----- Given entries

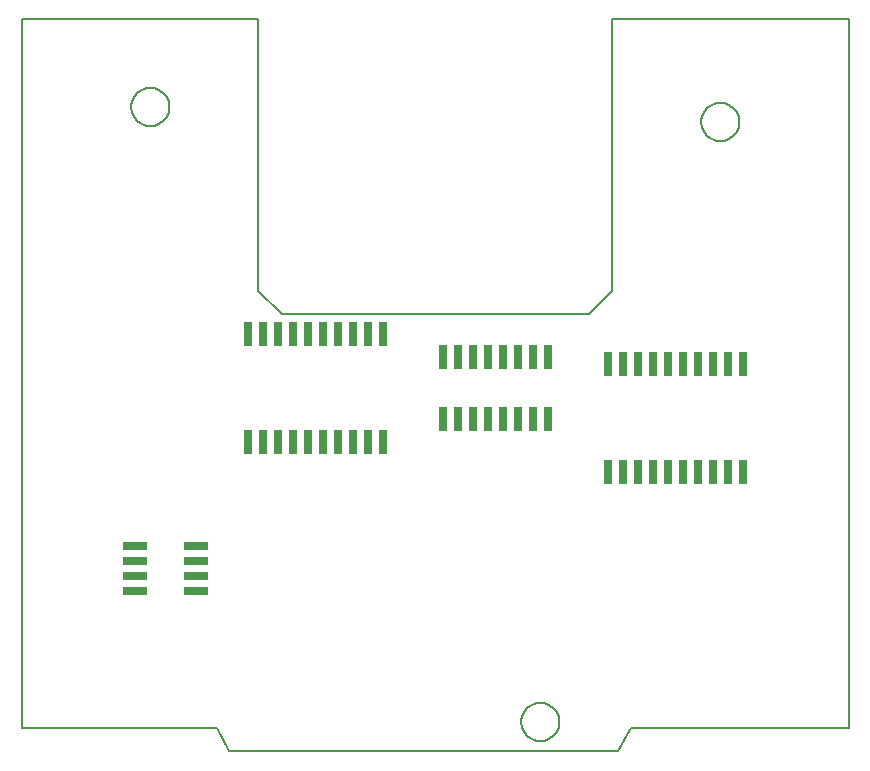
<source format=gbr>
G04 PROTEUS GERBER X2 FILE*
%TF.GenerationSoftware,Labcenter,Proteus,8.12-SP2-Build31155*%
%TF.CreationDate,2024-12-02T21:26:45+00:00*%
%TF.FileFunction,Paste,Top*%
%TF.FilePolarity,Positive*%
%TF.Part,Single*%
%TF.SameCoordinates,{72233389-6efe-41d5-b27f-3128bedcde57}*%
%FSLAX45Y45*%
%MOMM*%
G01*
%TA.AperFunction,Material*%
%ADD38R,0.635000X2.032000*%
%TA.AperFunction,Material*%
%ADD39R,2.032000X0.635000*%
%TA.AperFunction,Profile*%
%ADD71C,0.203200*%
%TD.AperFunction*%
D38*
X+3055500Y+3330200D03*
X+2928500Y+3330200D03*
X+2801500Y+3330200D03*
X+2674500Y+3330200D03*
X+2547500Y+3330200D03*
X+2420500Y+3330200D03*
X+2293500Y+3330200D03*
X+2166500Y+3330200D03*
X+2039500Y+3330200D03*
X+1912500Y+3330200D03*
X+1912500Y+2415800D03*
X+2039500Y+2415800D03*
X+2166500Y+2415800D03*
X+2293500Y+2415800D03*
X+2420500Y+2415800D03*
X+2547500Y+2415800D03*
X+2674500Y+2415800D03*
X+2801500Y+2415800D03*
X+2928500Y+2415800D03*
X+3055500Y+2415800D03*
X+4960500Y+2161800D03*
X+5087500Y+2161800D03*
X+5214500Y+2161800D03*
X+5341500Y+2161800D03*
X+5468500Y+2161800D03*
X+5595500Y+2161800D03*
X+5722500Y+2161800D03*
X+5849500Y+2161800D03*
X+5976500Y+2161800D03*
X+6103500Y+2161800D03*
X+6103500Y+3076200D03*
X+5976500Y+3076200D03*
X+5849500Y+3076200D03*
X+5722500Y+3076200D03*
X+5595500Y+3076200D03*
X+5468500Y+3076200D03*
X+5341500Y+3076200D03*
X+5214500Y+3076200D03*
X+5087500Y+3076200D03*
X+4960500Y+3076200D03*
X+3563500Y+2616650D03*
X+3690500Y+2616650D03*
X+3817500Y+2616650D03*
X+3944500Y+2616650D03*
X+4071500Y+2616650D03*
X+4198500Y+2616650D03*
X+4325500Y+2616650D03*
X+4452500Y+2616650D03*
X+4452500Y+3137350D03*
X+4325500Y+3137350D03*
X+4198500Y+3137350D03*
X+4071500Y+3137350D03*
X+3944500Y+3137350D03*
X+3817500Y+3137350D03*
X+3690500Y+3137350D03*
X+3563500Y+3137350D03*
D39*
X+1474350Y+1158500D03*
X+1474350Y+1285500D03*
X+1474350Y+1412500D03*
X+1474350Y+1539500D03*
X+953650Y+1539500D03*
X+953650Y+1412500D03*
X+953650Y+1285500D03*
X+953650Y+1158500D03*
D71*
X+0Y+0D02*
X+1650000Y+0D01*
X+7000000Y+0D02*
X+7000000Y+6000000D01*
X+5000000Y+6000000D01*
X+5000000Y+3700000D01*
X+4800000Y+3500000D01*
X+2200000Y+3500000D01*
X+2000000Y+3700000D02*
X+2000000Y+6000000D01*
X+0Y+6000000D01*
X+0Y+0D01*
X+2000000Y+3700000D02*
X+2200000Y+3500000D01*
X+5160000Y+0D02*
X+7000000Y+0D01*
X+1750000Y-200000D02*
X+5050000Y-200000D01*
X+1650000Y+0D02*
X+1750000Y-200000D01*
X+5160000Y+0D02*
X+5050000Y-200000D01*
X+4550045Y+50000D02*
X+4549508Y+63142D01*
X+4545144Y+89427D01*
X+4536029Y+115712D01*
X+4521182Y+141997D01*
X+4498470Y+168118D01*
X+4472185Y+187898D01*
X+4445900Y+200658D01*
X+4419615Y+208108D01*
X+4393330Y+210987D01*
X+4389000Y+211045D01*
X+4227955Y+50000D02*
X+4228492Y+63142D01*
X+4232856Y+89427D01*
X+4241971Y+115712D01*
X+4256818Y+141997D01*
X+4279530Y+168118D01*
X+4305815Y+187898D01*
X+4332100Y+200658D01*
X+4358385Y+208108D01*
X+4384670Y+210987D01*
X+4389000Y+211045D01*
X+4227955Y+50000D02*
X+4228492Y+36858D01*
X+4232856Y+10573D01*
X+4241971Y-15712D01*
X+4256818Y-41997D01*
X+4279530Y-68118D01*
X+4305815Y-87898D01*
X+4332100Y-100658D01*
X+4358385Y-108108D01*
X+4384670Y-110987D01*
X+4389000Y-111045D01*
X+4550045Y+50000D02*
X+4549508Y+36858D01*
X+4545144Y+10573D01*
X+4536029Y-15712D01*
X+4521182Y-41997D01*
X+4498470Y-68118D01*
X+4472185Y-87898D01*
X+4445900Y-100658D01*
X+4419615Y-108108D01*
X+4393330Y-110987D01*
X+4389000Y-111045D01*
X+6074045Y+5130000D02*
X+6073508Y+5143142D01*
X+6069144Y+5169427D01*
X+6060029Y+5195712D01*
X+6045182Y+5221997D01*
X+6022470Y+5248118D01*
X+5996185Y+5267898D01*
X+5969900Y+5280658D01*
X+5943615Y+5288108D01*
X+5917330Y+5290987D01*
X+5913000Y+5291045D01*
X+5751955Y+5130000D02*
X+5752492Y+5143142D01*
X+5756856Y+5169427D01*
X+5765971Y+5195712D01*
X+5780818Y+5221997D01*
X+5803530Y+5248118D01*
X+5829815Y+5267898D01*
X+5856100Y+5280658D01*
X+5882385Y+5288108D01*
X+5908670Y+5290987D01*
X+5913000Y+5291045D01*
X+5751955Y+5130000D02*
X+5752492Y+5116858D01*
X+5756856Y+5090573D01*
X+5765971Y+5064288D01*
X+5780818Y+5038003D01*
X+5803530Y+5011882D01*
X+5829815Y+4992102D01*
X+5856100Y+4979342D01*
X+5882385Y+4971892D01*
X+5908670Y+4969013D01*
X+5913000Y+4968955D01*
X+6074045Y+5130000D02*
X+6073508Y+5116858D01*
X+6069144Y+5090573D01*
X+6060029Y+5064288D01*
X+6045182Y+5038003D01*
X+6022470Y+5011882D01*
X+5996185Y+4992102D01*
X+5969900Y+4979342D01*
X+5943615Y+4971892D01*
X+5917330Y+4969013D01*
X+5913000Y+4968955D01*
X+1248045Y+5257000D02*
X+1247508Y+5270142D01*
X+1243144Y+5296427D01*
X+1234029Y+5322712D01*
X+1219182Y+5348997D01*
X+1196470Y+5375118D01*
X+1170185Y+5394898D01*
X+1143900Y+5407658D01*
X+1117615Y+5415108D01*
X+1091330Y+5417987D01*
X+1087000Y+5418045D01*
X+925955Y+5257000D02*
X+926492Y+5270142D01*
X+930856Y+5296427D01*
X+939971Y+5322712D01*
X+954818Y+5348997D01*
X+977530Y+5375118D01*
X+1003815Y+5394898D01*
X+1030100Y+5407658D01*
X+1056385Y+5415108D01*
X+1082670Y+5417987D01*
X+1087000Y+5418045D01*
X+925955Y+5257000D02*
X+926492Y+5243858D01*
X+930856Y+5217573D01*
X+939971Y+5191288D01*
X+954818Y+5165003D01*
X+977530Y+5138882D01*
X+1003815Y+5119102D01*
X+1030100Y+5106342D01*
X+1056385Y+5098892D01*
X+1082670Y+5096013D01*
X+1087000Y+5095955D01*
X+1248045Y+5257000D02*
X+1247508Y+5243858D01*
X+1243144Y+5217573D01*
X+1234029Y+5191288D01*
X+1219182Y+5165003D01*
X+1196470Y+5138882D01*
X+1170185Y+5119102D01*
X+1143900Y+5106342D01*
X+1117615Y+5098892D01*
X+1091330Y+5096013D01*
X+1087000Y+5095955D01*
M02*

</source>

----------

Problem to solve:
Only the number is wanted here. How many lines in the entries contain "AperFunction"?

Task answer:
4